→ Your task: Transcribe the text of the following material word for word, and leave the pictures out of your transcription.

→ Task material:
※ ※ ※

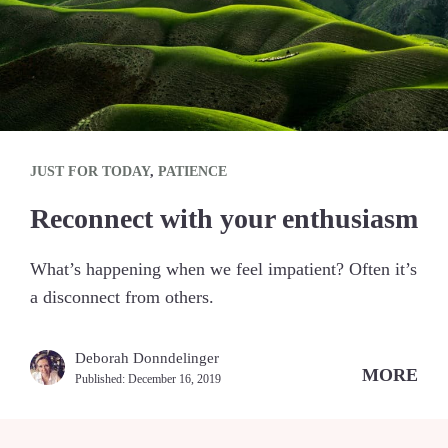
JUST FOR TODAY
,
PATIENCE
Reconnect with your enthusiasm
What’s happening when we feel impatient? Often it’s
a disconnect from others.
Deborah Donndelinger
MORE
Published:
December 16, 2019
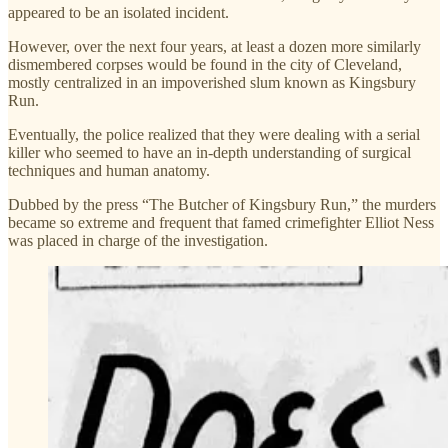
appeared to be an isolated incident.
However, over the next four years, at least a dozen more similarly
dismembered corpses would be found in the city of Cleveland,
mostly centralized in an impoverished slum known as Kingsbury
Run.
Eventually, the police realized that they were dealing with a serial
killer who seemed to have an in-depth understanding of surgical
techniques and human anatomy.
Dubbed by the press “The Butcher of Kingsbury Run,” the murders
became so extreme and frequent that famed crimefighter Elliot Ness
was placed in charge of the investigation.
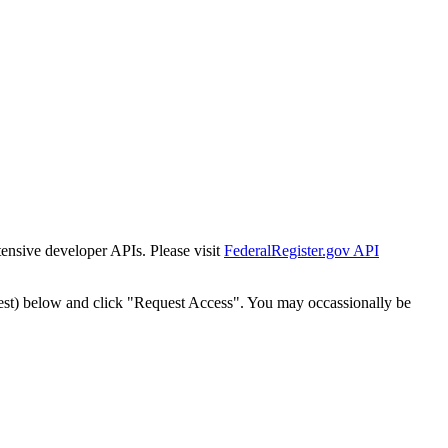
tensive developer APIs. Please visit
FederalRegister.gov API
est) below and click "Request Access". You may occassionally be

※ ※ ※

→ Answer to this exercise:
JUST FOR TODAY
,
PATIENCE
Reconnect with your enthusiasm
What’s happening when we feel impatient? Often it’s
a disconnect from others.
Deborah Donndelinger
MORE
Published:
December 16, 2019
appeared to be an isolated incident.
However, over the next four years, at least a dozen more similarly
dismembered corpses would be found in the city of Cleveland,
mostly centralized in an impoverished slum known as Kingsbury
Run.
Eventually, the police realized that they were dealing with a serial
killer who seemed to have an in-depth understanding of surgical
techniques and human anatomy.
Dubbed by the press “The Butcher of Kingsbury Run,” the murders
became so extreme and frequent that famed crimefighter Elliot Ness
was placed in charge of the investigation.
tensive developer APIs. Please visit
FederalRegister.gov API
est) below and click "Request Access". You may occassionally be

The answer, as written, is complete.